Stored data entries:
__________

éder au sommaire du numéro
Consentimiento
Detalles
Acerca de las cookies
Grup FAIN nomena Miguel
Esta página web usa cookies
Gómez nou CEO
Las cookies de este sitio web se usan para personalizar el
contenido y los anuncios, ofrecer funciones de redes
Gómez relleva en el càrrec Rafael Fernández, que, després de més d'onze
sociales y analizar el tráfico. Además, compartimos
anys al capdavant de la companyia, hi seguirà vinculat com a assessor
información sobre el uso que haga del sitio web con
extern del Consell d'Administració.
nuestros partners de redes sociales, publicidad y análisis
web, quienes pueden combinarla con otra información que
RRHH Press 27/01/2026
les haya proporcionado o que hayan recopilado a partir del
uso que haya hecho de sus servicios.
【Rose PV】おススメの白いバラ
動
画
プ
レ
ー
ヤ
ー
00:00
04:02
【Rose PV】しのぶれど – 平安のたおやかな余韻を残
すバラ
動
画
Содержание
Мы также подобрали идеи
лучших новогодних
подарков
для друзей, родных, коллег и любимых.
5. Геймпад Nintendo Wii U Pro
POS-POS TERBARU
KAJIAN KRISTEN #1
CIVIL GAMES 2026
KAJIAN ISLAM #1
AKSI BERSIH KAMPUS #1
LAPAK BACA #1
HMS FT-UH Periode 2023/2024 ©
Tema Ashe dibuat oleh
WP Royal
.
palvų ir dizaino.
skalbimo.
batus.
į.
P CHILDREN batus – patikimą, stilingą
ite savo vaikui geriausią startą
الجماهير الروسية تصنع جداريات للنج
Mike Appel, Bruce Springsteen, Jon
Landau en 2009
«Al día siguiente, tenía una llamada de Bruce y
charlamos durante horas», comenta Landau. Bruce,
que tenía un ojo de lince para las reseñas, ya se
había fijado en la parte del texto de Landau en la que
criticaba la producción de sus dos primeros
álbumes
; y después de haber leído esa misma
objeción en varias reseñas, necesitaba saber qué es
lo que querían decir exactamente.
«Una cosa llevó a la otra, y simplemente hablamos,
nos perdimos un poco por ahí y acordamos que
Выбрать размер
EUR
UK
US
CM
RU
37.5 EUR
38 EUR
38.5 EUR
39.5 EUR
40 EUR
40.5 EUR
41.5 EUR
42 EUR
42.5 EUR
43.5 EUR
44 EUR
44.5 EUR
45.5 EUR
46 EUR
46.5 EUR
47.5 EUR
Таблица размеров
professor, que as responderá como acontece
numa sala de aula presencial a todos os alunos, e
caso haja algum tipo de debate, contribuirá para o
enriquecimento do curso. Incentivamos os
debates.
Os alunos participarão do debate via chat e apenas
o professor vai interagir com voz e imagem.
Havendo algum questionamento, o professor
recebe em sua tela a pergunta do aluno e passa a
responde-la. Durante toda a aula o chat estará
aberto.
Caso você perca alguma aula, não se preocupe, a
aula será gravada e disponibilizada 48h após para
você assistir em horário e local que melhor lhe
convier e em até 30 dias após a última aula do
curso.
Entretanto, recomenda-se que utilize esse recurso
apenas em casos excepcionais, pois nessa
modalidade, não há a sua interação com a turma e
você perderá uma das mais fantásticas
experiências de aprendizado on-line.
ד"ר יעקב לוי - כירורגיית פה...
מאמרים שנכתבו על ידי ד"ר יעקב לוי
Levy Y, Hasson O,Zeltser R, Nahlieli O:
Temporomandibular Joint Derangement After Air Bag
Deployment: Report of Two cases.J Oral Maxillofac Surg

__________

Give back every entry, unchanged in any way.

> **SOLUTION BELOW**
éder au sommaire du numéro
Consentimiento
Detalles
Acerca de las cookies
Grup FAIN nomena Miguel
Esta página web usa cookies
Gómez nou CEO
Las cookies de este sitio web se usan para personalizar el
contenido y los anuncios, ofrecer funciones de redes
Gómez relleva en el càrrec Rafael Fernández, que, després de més d'onze
sociales y analizar el tráfico. Además, compartimos
anys al capdavant de la companyia, hi seguirà vinculat com a assessor
información sobre el uso que haga del sitio web con
extern del Consell d'Administració.
nuestros partners de redes sociales, publicidad y análisis
web, quienes pueden combinarla con otra información que
RRHH Press 27/01/2026
les haya proporcionado o que hayan recopilado a partir del
uso que haya hecho de sus servicios.
【Rose PV】おススメの白いバラ
動
画
プ
レ
ー
ヤ
ー
00:00
04:02
【Rose PV】しのぶれど – 平安のたおやかな余韻を残
すバラ
動
画
Содержание
Мы также подобрали идеи
лучших новогодних
подарков
для друзей, родных, коллег и любимых.
5. Геймпад Nintendo Wii U Pro
POS-POS TERBARU
KAJIAN KRISTEN #1
CIVIL GAMES 2026
KAJIAN ISLAM #1
AKSI BERSIH KAMPUS #1
LAPAK BACA #1
HMS FT-UH Periode 2023/2024 ©
Tema Ashe dibuat oleh
WP Royal
.
palvų ir dizaino.
skalbimo.
batus.
į.
P CHILDREN batus – patikimą, stilingą
ite savo vaikui geriausią startą
الجماهير الروسية تصنع جداريات للنج
Mike Appel, Bruce Springsteen, Jon
Landau en 2009
«Al día siguiente, tenía una llamada de Bruce y
charlamos durante horas», comenta Landau. Bruce,
que tenía un ojo de lince para las reseñas, ya se
había fijado en la parte del texto de Landau en la que
criticaba la producción de sus dos primeros
álbumes
; y después de haber leído esa misma
objeción en varias reseñas, necesitaba saber qué es
lo que querían decir exactamente.
«Una cosa llevó a la otra, y simplemente hablamos,
nos perdimos un poco por ahí y acordamos que
Выбрать размер
EUR
UK
US
CM
RU
37.5 EUR
38 EUR
38.5 EUR
39.5 EUR
40 EUR
40.5 EUR
41.5 EUR
42 EUR
42.5 EUR
43.5 EUR
44 EUR
44.5 EUR
45.5 EUR
46 EUR
46.5 EUR
47.5 EUR
Таблица размеров
professor, que as responderá como acontece
numa sala de aula presencial a todos os alunos, e
caso haja algum tipo de debate, contribuirá para o
enriquecimento do curso. Incentivamos os
debates.
Os alunos participarão do debate via chat e apenas
o professor vai interagir com voz e imagem.
Havendo algum questionamento, o professor
recebe em sua tela a pergunta do aluno e passa a
responde-la. Durante toda a aula o chat estará
aberto.
Caso você perca alguma aula, não se preocupe, a
aula será gravada e disponibilizada 48h após para
você assistir em horário e local que melhor lhe
convier e em até 30 dias após a última aula do
curso.
Entretanto, recomenda-se que utilize esse recurso
apenas em casos excepcionais, pois nessa
modalidade, não há a sua interação com a turma e
você perderá uma das mais fantásticas
experiências de aprendizado on-line.
ד"ר יעקב לוי - כירורגיית פה...
מאמרים שנכתבו על ידי ד"ר יעקב לוי
Levy Y, Hasson O,Zeltser R, Nahlieli O:
Temporomandibular Joint Derangement After Air Bag
Deployment: Report of Two cases.J Oral Maxillofac Surg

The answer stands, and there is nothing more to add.